Prepping for Doomsday Like a Pro
Steven King, you do not scare me. Kathryn Schulz, you keep me up at night with the lights on. You terrorized the Pacific Northwest in July with your New Yorker piece entitled The Really Big One. The article depicted the Cascadia subduction zone, a geological fault line running from Mendicino, California to Vancouver B.C. and its potential to devastate our beloved corner of the globe.
My first thought was to move. I came to my senses, then realized that even if I didn’t leave, others might and a mass exodus would be lousy for business. Thankfully, people don’t seem to be leaving. Notice the paltry 2.5 month supply of homes in the Market Stats section below; we have more people wanting to buy than sell. Instead, some are taking action. Maybe this article was sorely needed.
The Tacoma News Tribune ran an AP piece recently about an early warning system on the horizon. ShakeAlert, being developed and tested by the US Geological Survey in partnership with university researchers, uses hundreds of seismic sensors around the Pacific Northwest to detect harmless, fast-moving signals that precede large seismic events like the horrifyingly dubbed “full-margin rupture” that Kathryn Schulz imagined in gory detail. If successful, ShakeAlert could provide just enough warning to do very good things, like slow trains to prevent derailing. It won’t furnish enough notice to run out and buy earthquake insurance or catch the next flight out of town, sadly.
Not all areas would be affected equally. I asked Dr. Jeff Tepper, a geology professor at UPS, what parts of Tacoma would be quaked the hardest. He said areas in lowland river valleys such as the Puyallup river valley have greater potential for soil liquefaction due to unconsolidated soils resulting from glaciation. An area like that is more likely to experience damage to structures. However, in my years of selling homes in Tacoma, we have lots of older homes, many of which are not bolted securely to the foundation, so there is a risk of the house sliding around, or off. I called a company recently about seismic retrofitting. This was their recorded greeting:
“If you are calling about earthquake retrofitting, due to overwhelming demand we have suspended accepting new inquiries…” More evidence of people taking action.
Retrofitting an older home in our area typically costs between $4,000 and $9,000 dollars, according to my internet research, and takes about a week. Retrofitting secures the house to the foundation and aims to prevent collapse of the cripple wall.
I caught up with my friend, Tom Paine of Gus Paine Insurance to discuss financial protection. I learned a few things. First, your homeowner’s policy does not cover earthquake damage. Most insurance companies don’t even write earthquake policies. Your lender does not require it, so the topic doesn’t arise and people don’t realize they are exposed to the financial equivalent of a full-margin rupture on the heels of the literal one. A premium on an average ($345,000) home in north Tacoma would run about $1400 per year, although that varies with many factors. Note to the third little pig, if your home is brick it may withstand huffing and puffing, but it will cost more to insure against seismic damage.

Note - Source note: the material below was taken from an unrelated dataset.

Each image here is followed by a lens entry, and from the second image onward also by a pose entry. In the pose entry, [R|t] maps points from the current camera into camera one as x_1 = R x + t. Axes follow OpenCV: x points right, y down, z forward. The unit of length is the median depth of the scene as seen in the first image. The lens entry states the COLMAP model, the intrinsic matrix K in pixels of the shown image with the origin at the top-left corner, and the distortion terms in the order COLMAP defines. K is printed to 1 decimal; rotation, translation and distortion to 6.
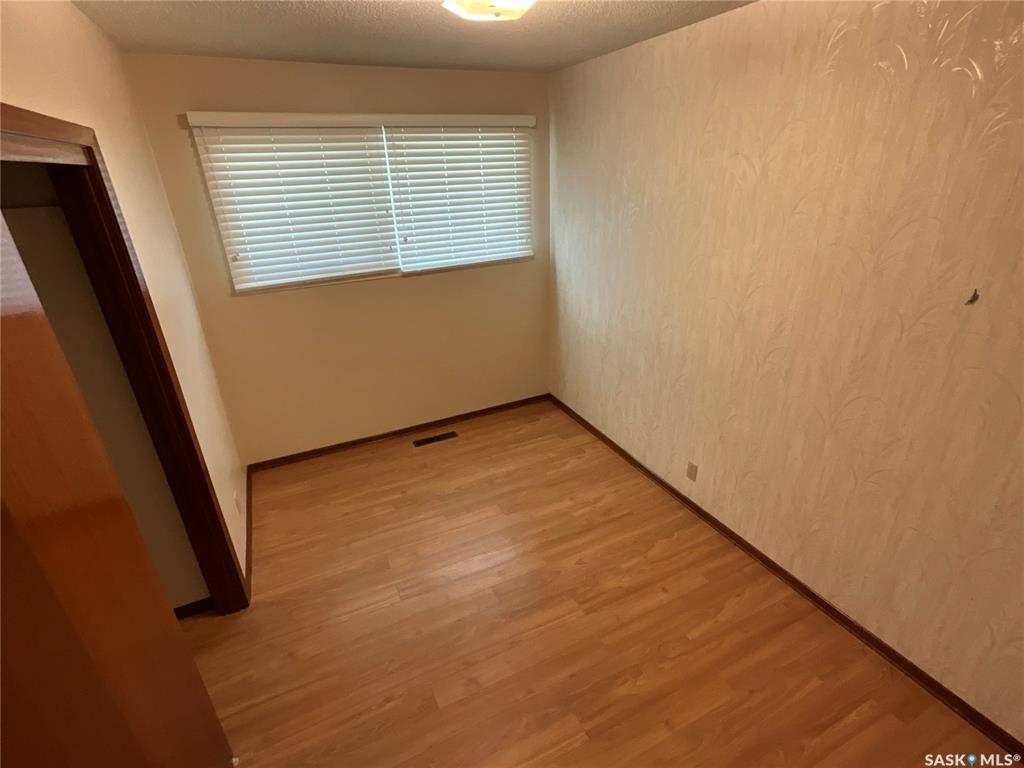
lens RADIAL K [[492.8, 0, 510.3], [0, 492.8, 383.4], [0, 0, 1]] dist [0.002809, 0.002224]
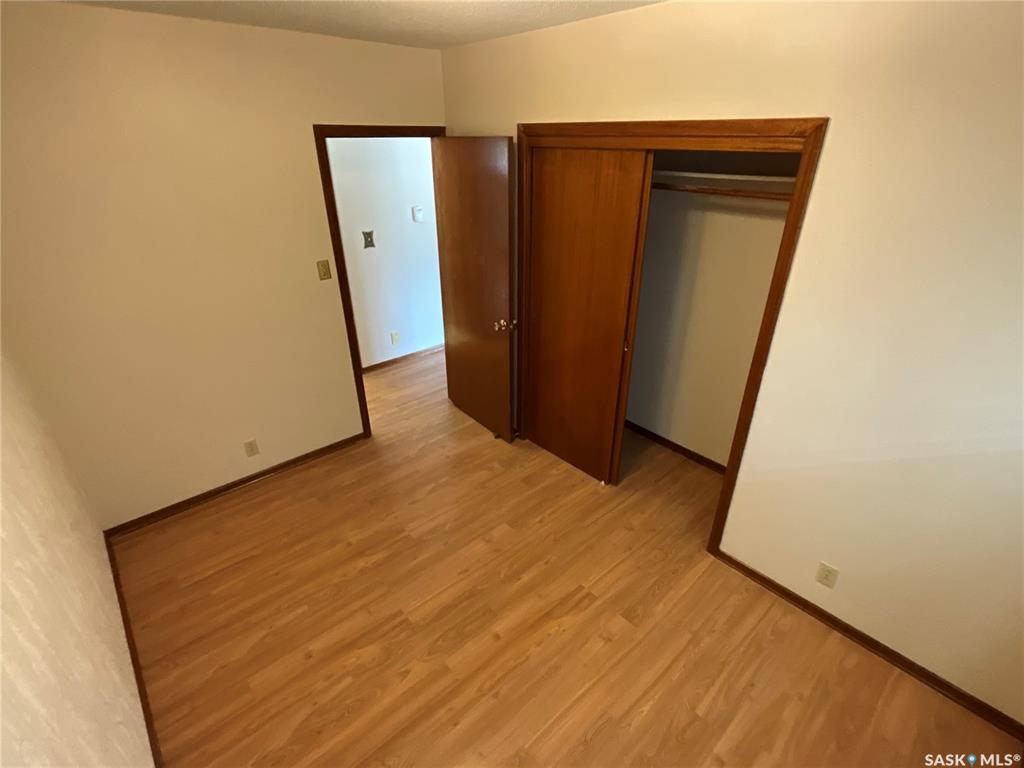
lens RADIAL K [[492.8, 0, 510.4], [0, 492.8, 382.5], [0, 0, 1]] dist [0.002809, 0.002224]
pose [[-0.960879, 0.149907, -0.232892, 0.102285], [-0.087600, 0.633207, 0.769009, -0.630305], [0.262749, 0.759327, -0.595303, 1.303526]]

The deductible on earthquake insurance is high; commonly 15% to 20% of the coverage amount. Minor damage will not reach that threshold and will therefore come out of your pocket. It would take big wreckage for the policy to kick in. For these reasons Tom says many people choose to go without. He does think coverage is wise. He has it for his home. Thanks to Kathryn Schulz, so do I… and my house is brick.
There is much you can do to prep for an earthquake and other natural disasters. Hopefully the really big one will not hit in our lifetime, but it doesn’t hurt to be prepared.